Over winter you drain down the water to stop the pipes and water heater freezing, so look inside over where the "leak" is coming from, there maybe a drain tap, if so move it 90 degrees and see if the leak stops.

Let us know if that sorts out your problem if not we'll have to delve a little deeper, in the plus column, it's leaking outside, & not all over the floor inside


----------



## Pat-H (Oct 30, 2009)

Yup sounds like the drain down valve is open.
When the tap is turned on the pump starts but the valve is dumping to the outside.
Close the valve and it should be fine.


----------



## dalspa (Jul 1, 2008)

Is the boiler situated above where the water coming out? Check that the red button on the boiler (probably in the bottom of the wardrobe) is in the up position - this is the dump valve for the boiler, to prevent damage in colder weather.

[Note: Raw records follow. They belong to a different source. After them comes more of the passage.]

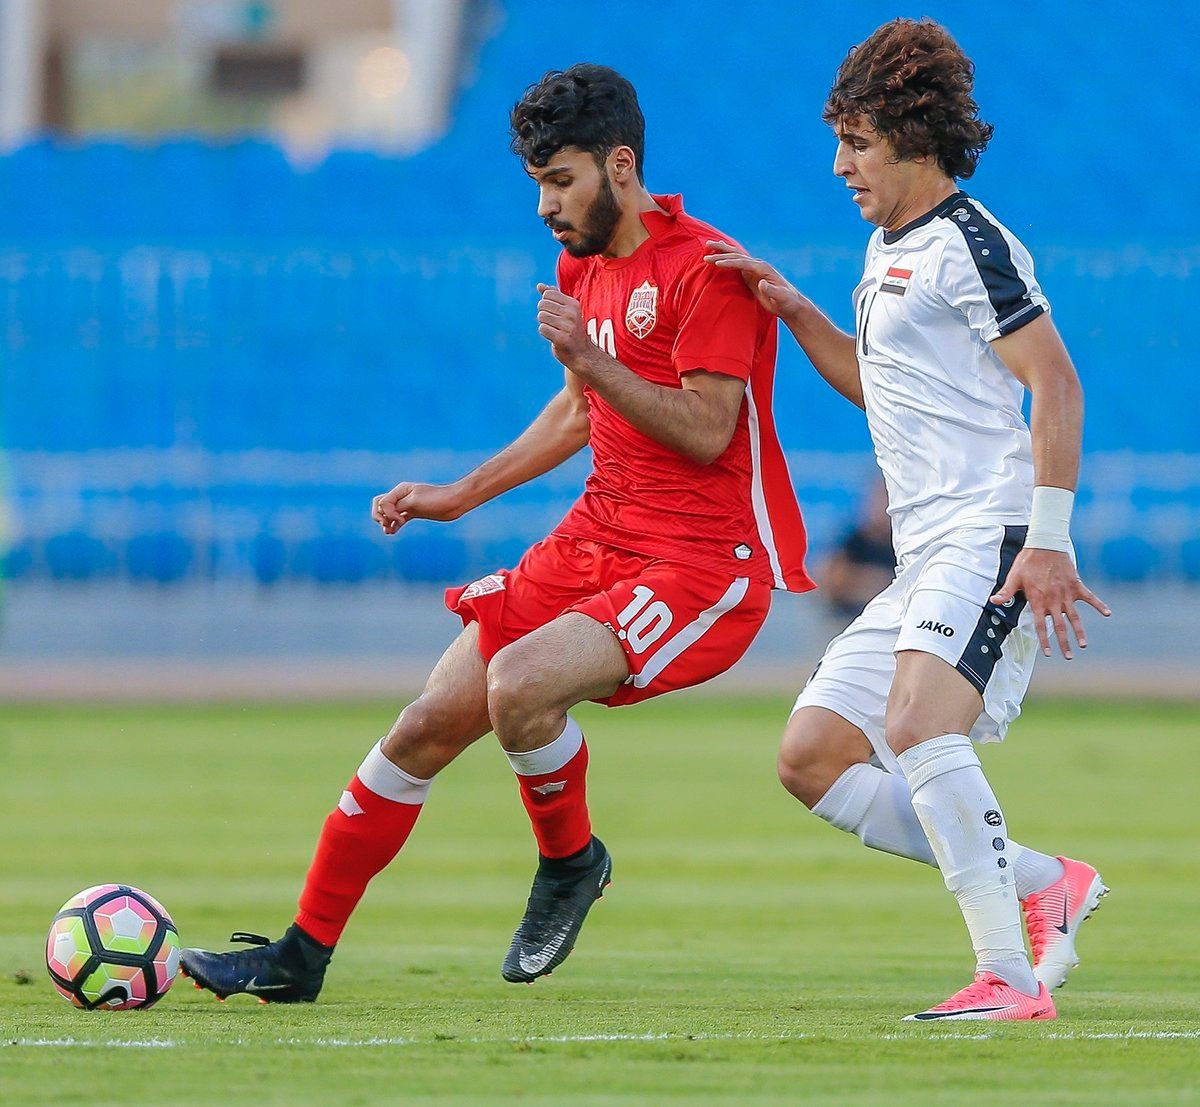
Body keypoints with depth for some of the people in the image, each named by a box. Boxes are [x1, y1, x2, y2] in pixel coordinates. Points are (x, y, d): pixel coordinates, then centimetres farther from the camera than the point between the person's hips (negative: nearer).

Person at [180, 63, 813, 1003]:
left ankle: (570, 862, -1)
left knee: (519, 682, -31)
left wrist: (591, 359, -27)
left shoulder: (704, 270, -15)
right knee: (427, 726, 0)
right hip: (598, 538, 8)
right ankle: (301, 956, 9)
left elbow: (707, 433, -21)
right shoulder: (582, 265, 12)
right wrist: (462, 495, 22)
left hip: (706, 564, -8)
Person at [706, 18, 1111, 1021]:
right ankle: (1043, 885, 4)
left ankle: (1011, 975, -30)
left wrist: (1048, 542, -22)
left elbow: (1057, 386, -15)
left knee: (916, 723, -31)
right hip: (926, 561, 10)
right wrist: (793, 309, 20)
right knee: (812, 758, 4)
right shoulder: (888, 250, 21)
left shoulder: (968, 242, -8)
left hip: (995, 537, -10)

From yout photo the water is coming out of a dump/overflow point, so it is not a leak as such.

DavidL


----------



## Geriatricbackpacker (Aug 21, 2012)

I think that the heater dump valve is situated further under the van and this looks suspiciously like the drain down valve(s) Pat H and Kev are talking about. Look in the bottom of the wardrobe and try and locate a red and a blue tap. Sometimes these need to be gently pushed down once they have been tightened to ensure that they seat properly.


----------



## BillCreer (Jan 23, 2010)

If it starts to flow when you turn the tap on then it has to be the hot water heater/ tank dumping it's contents via the frost protection valve. 
The tank is trying to fill itself when you turn the tap on.
The water gets dumped if the surrounding area has been cold enough or the power to the frost protection valve/ solenoid has been disconnected.
You have to find the dump valve near the water heater/tank. It is fairly obvious when you see it. Pull it up to reset it.


----------



## redlorry (Mar 26, 2016)

Thanks for the help, guys. I have found the problem. It is a see thru plastic screw under the sink that has to be screwed down. Cheers.


----------



## Geriatricbackpacker (Aug 21, 2012)

Thanks for the update redlorry as it may help others who have a similar problem. I'm glad you got it sorted and it didn't cost anything...can't often say that with motorhomes!


----------